- Work request:
From the review of Warlight below, give again word for word the passage that begins with "But these are" and ends after "of icy water.".

- Exercise text:
[Start of Attachment]

Warlight: A novel
“Ondaatje has spun a dazzling tale that lingers long after the book is closed.”
Seven years after his last novel, The Cat’s Table, Michael Ondaatje, The Man Booker Prize winner for The English Patient, returns to World War II in this heartbreakingly brilliant novel, Warlight.
One of the great pleasures of Warlight, and there are many, is being immersed in the vivid passages of war Ondaatje expertly evokes that plant the reader in the center of a war-torn London that continues to reel from the Nazi invasion.
From the very first sentence: “In 1945 our parents went away and left us in the care of two men who may have been criminals,” the 14-year-old Nathaniel and his older sister, Rachel, are swept into a lawless underworld of lies and secrets. Secrets that burst to light like the explosive glare of bombings with “shrapnel frapping across the water.” Or else revealed as if in the shadow of night, when dangerous cargo of nitroglycerine is “transported secretly across the city of London . . . when there was just warlight, the river dark save for one dimmed orange light on bridges to mark the working arch for water traffic . . .”
Nathaniel and Rachel are initially under the impression that they were left with The Moth, a guardian who would mysteriously leave at dawn and not appear until nightfall, because their mother had to go to Singapore with their father, that “there was no way . . . she could exist apart from him—she was his wife. There would be less calamity, less collapse of the family if we were left behind. . . .”
But these are necessary excuses children often make to blunt the pain of abandonment. Yet in the process of coping with their loss, Nathaniel and Rachel, “seemingly unconcerned about the absence” of their parents, will each become damaged in a different way so that the “collapse of the family” becomes inevitable.
As a group of odd, masterfully drawn characters frequent the house, danger looms above them all. When the “schwer,” as The Moth refers to danger, finally strikes, the unsentimental delivery of its arrival slaps the reader like a splash of icy water.
The adult Nathaniel begins to dig into archives to uncover why Ruth Williams, who appeared to deeply care for her children, would abandon them to their own devices and then go about “erasing as opposed to recording her past.”
In the process of solving the puzzle that is the life of Ruth Williams and her surrounding cast of eccentrics, Ondaatje has spun a dazzling tale that lingers long after the book is closed.

[End of Attachment]

- Entries provided:

[Start of Attachment]

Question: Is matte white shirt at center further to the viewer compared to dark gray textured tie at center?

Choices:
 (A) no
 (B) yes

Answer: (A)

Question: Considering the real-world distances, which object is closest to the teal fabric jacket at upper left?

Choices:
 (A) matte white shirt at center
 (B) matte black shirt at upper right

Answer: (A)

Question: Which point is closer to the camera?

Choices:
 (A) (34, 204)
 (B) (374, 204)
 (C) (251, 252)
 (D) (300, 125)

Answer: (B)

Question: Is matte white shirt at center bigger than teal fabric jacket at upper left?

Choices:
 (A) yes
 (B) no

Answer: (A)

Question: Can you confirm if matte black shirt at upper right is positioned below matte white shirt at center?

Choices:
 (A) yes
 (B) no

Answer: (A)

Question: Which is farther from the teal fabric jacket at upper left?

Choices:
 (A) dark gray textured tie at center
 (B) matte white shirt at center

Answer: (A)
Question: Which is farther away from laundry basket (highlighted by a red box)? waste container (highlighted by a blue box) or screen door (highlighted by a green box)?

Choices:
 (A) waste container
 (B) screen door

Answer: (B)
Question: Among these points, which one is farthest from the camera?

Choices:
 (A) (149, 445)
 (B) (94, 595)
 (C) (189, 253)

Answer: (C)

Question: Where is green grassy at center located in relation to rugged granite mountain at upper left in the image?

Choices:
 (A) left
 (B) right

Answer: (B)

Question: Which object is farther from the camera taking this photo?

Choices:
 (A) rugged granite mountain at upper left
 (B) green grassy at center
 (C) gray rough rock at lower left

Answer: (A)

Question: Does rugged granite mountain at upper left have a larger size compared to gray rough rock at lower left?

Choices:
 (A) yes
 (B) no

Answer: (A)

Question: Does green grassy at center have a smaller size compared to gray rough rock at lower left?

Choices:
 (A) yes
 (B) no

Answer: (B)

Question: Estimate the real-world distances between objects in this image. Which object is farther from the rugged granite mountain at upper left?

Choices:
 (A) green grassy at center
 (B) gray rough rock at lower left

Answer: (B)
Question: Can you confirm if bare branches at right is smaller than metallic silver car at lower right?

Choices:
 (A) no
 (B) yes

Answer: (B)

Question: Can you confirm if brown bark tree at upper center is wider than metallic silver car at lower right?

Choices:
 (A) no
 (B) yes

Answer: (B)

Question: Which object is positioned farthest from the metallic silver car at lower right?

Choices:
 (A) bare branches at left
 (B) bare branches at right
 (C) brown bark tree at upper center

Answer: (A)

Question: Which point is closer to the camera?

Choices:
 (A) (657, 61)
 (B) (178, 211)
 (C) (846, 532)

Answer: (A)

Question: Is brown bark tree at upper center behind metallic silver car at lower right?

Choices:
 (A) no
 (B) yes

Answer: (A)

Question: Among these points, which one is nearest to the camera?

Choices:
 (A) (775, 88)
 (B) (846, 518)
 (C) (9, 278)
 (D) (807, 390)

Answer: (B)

[End of Attachment]

- Answer space:
But these are necessary excuses children often make to blunt the pain of abandonment. Yet in the process of coping with their loss, Nathaniel and Rachel, “seemingly unconcerned about the absence” of their parents, will each become damaged in a different way so that the “collapse of the family” becomes inevitable.
As a group of odd, masterfully drawn characters frequent the house, danger looms above them all. When the “schwer,” as The Moth refers to danger, finally strikes, the unsentimental delivery of its arrival slaps the reader like a splash of icy water.